[Record set — start]
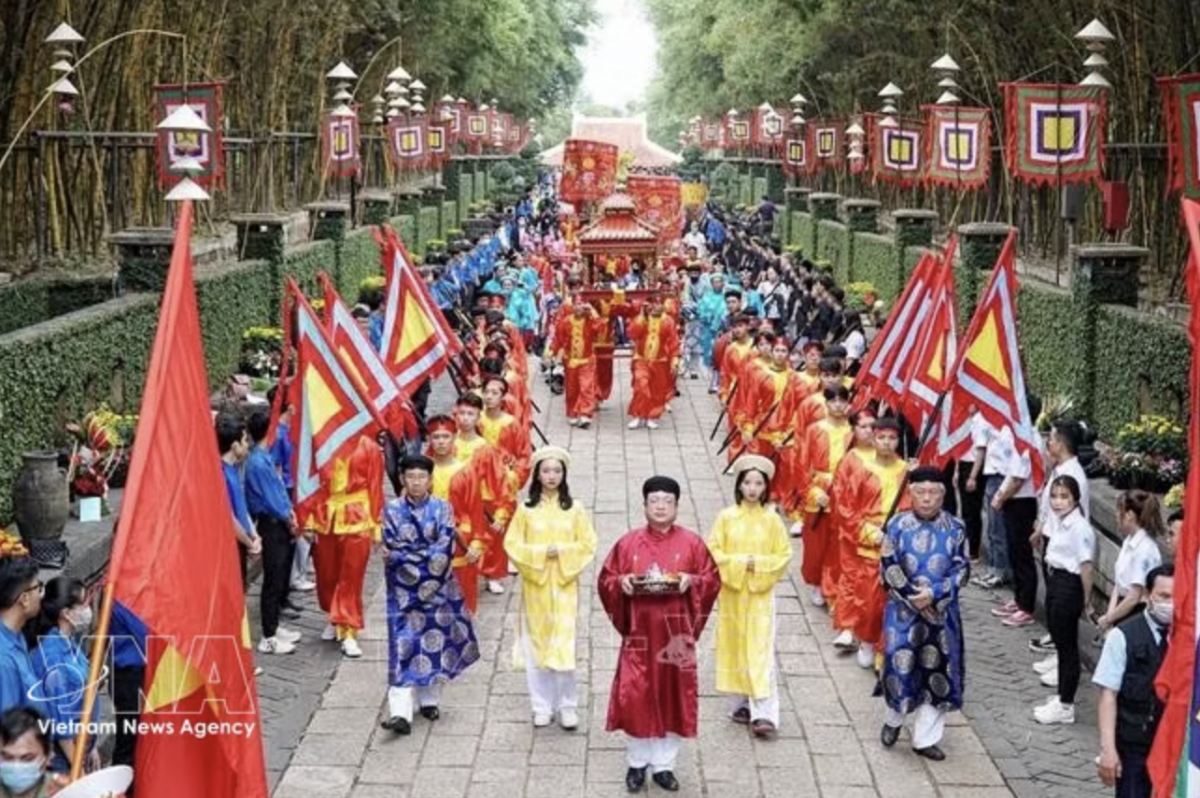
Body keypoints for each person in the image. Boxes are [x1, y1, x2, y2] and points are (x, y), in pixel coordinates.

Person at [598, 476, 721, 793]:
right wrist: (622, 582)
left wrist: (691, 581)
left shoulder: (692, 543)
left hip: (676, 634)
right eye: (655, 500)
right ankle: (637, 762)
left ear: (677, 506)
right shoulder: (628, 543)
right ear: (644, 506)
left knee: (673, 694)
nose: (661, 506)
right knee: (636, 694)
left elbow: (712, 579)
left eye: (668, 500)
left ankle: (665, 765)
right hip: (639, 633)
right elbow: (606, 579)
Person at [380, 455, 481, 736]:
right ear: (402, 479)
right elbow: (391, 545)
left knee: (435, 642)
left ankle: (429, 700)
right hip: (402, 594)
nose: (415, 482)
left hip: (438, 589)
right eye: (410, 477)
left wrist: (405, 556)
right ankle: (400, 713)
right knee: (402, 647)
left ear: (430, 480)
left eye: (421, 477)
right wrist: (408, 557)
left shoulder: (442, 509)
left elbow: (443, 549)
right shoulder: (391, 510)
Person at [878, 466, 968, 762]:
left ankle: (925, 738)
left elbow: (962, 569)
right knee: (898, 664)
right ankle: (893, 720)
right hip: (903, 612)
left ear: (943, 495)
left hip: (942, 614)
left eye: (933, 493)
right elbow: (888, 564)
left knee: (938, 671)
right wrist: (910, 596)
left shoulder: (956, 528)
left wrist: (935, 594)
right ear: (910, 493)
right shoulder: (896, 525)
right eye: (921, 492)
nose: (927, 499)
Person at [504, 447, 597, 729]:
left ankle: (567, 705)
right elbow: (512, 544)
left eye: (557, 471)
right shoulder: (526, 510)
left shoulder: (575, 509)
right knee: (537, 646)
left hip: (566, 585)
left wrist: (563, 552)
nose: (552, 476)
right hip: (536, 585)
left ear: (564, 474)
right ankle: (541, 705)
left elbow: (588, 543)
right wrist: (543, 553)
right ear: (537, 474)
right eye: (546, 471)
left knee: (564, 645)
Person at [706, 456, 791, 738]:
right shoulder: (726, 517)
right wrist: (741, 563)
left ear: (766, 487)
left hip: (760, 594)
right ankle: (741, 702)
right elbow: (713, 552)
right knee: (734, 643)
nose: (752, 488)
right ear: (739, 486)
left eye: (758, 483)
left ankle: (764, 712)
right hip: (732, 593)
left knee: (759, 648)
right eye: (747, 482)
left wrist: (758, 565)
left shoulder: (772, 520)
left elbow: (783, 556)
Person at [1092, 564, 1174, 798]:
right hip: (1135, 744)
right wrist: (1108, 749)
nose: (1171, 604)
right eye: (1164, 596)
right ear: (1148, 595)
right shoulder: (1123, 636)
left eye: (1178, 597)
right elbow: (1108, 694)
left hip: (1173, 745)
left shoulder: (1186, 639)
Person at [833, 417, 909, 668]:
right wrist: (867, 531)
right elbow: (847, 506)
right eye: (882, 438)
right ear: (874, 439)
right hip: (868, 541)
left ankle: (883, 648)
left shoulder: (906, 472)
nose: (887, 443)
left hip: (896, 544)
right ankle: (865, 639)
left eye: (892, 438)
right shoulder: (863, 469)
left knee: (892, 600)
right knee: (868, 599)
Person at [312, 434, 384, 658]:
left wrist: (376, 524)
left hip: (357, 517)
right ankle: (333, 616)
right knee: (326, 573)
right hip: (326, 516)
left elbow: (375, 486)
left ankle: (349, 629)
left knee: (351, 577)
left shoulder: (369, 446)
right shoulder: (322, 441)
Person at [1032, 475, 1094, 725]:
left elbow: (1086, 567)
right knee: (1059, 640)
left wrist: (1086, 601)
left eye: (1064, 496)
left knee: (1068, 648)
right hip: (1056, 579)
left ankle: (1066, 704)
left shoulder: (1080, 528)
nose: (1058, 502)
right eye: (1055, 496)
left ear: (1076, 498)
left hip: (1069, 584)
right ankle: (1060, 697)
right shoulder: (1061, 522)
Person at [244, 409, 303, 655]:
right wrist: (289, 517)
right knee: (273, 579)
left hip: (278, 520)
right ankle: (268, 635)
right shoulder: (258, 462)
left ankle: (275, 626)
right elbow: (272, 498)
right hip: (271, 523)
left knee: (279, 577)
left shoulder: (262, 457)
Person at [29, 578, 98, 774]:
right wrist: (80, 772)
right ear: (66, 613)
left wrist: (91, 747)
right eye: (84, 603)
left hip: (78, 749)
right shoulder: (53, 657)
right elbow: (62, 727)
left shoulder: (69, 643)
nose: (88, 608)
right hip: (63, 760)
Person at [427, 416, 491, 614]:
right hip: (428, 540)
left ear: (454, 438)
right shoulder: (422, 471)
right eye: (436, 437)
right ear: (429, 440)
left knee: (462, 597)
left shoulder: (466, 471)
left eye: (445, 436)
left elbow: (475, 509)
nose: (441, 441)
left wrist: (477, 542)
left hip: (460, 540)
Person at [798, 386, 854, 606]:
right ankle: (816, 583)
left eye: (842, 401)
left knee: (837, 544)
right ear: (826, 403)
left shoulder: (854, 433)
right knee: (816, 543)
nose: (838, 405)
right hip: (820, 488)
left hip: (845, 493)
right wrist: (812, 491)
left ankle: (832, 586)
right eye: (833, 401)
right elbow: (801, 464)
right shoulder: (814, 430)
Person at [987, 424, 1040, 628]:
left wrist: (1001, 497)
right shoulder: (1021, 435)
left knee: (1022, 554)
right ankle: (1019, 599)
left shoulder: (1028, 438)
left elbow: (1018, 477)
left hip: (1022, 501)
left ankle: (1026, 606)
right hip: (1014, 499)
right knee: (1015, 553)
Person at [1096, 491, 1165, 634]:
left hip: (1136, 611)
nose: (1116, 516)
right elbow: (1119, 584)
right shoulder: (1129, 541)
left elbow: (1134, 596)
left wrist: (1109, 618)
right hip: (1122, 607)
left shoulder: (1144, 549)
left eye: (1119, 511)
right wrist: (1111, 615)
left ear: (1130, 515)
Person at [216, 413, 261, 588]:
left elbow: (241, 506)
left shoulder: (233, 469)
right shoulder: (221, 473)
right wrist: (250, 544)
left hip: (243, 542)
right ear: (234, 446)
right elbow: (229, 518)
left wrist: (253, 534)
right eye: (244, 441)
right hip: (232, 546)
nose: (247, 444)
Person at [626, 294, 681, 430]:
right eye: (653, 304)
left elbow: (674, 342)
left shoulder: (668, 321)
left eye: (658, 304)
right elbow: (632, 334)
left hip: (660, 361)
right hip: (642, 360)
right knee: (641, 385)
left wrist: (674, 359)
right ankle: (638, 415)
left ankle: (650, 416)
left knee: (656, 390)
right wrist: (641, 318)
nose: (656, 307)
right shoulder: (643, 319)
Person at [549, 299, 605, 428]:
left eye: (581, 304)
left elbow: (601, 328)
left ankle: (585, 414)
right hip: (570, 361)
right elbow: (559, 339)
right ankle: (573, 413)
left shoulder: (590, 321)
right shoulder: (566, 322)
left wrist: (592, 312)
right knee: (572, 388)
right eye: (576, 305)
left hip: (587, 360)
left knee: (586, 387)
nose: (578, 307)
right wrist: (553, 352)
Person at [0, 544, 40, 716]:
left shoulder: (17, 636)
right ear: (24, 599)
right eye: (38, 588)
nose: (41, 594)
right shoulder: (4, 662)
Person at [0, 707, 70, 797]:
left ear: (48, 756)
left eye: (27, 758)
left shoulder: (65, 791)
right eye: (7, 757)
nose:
[Record set — finish]
▶ Exercise instructions
The required output is the exact run of lines from the start of the records through the line containing "right ear: (644, 506)", both ends included, with no pictures.

▶ Task solution
Body keypoints for each person in the image. Boxes are [x1, y1, x2, y2] and points are (x, y), in pixel coordinates.

Person at [598, 476, 721, 793]:
right wrist: (622, 582)
left wrist: (691, 581)
left shoulder: (692, 543)
left hip: (676, 634)
right eye: (655, 500)
right ankle: (637, 762)
left ear: (677, 506)
right shoulder: (628, 543)
right ear: (644, 506)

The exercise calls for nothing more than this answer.